基金による補助事業は使途や需要見通しなどの吟味が甘くなりやすいとの指摘がある。単年度予算の枠に縛られず、柔軟に運用できる利点を生かしつつ、費用対効果や実効性のチェックが欠かせない。

国交省が2023年度予算の概算要求に概要を盛り込む。要求段階では金額は明示しない方向だ。財務省などと基金の規模や財源を含めた制度の詳細を詰める。対象期間として5年以上を想定する。今年秋以降に予想される経済対策の補正予算編成で議論する可能性もある。

国交省はコロナ禍後の観光再生に、県民割など一時的な需要喚起策とは異なる中長期的な支援が欠かせないとみる。21年度の経済対策で約1000億円を確保した観光再生事業を拡充し、複数年度の政策に替える。宿泊施設のリニューアル工事は1年で間に合わないケースもあり、補助金の使い勝手が悪いとの声があった。
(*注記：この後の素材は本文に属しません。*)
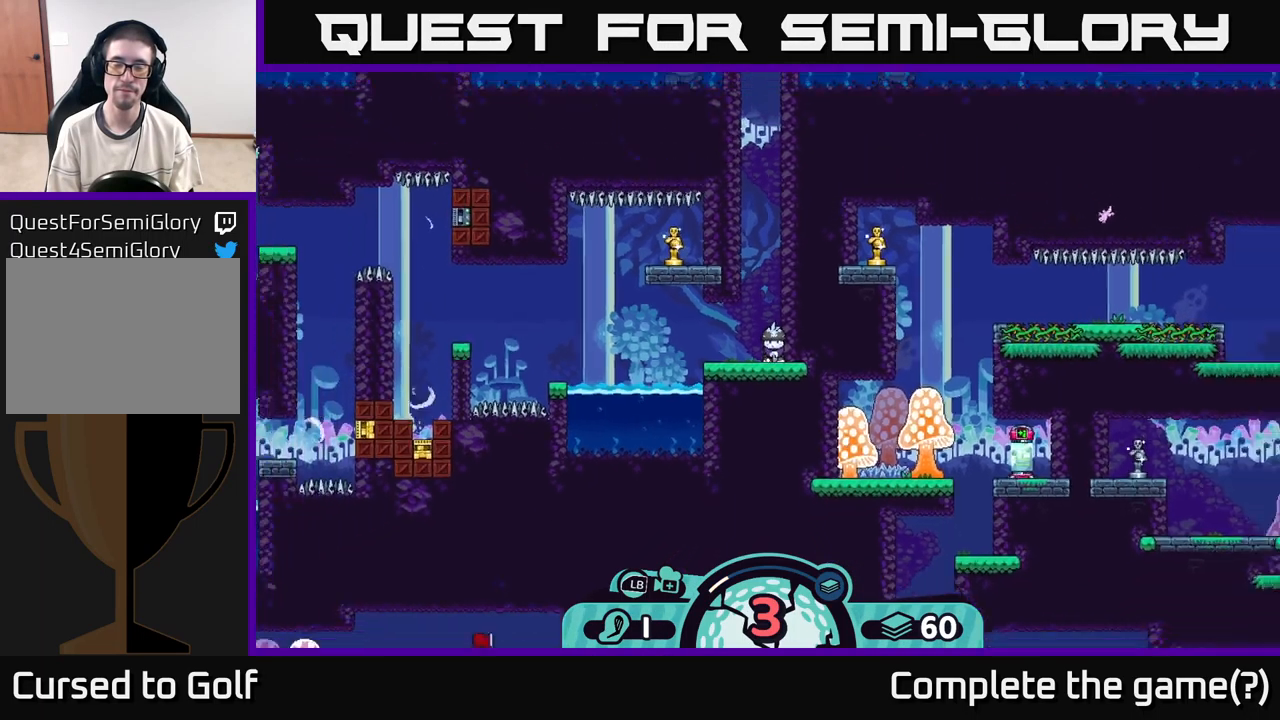
{"buttons": [], "left_stick": "center", "right_stick": "left", "events": [[150, "left_stick", "left"], [433, "left_stick", "center"]]}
現行制度は宿泊施設の大規模改修や観光地の廃屋撤去に最大1億円補助する。土産物店や飲食店の改修、公共施設へのカフェ併設などにも資金を出す。基金創設を機に、事業のデジタル化も支援対象に加える。温泉街といった地域単位での予約システムの統合や、キャッシュレス決済の導入などを後押しする。

基金事業のチェック機能を高めるため、自治体や事業者が一体となって観光振興計画を策定することを支援の条件とする。政府は観光資源の活用や施設改修に詳しい専門家や、事業者の経営支援を担うコンサルタントらを派遣し、計画づくりを支える。資金と人材の両面で支援し、観光地の構造改革を促す。

自治体を含めた対象事業者が原則、半額を負担する。事業者にとっては自己負担分の資金調達も重荷となる。このため銀行などから借り入れしやすくする仕組みを整える。融資額に対する信用保証協会の保証枠の活用を促す。

コロナ禍で観光業は極端な需要減に見舞われた。21年の訪日客数は24万5862人で、コロナ禍前の19年比で99%減少し、過去最少に落ち込んだ。日本人の国内宿泊旅行者も21年は1億4177万人で、19年の半数以下だった。国内旅行消費額も低迷したままだ。

観光業は稼ぐ力に乏しいと指摘される。法人企業統計によると、従業員1人あたりの付加価値額を示す労働生産性は20年度の全産業ベースの688万円に対し、宿泊業は242万円と4割弱にとどまる。コロナ禍で宿泊旅行が減り、生産性の低下に拍車がかかっている。離職率は2~3%程度で平均を上回り、人手不足も課題となっている。

国の基金事業を巡っては柔軟に財政出動できる半面、国会の監視が働きにくい面もある。日本経済新聞の調べでは、20年度の基金の支出実績のうち51%の事業で計画が未達だった。脱炭素対策など大型基金の新設が相次ぐなかで適切な運用管理のあり方も問われる。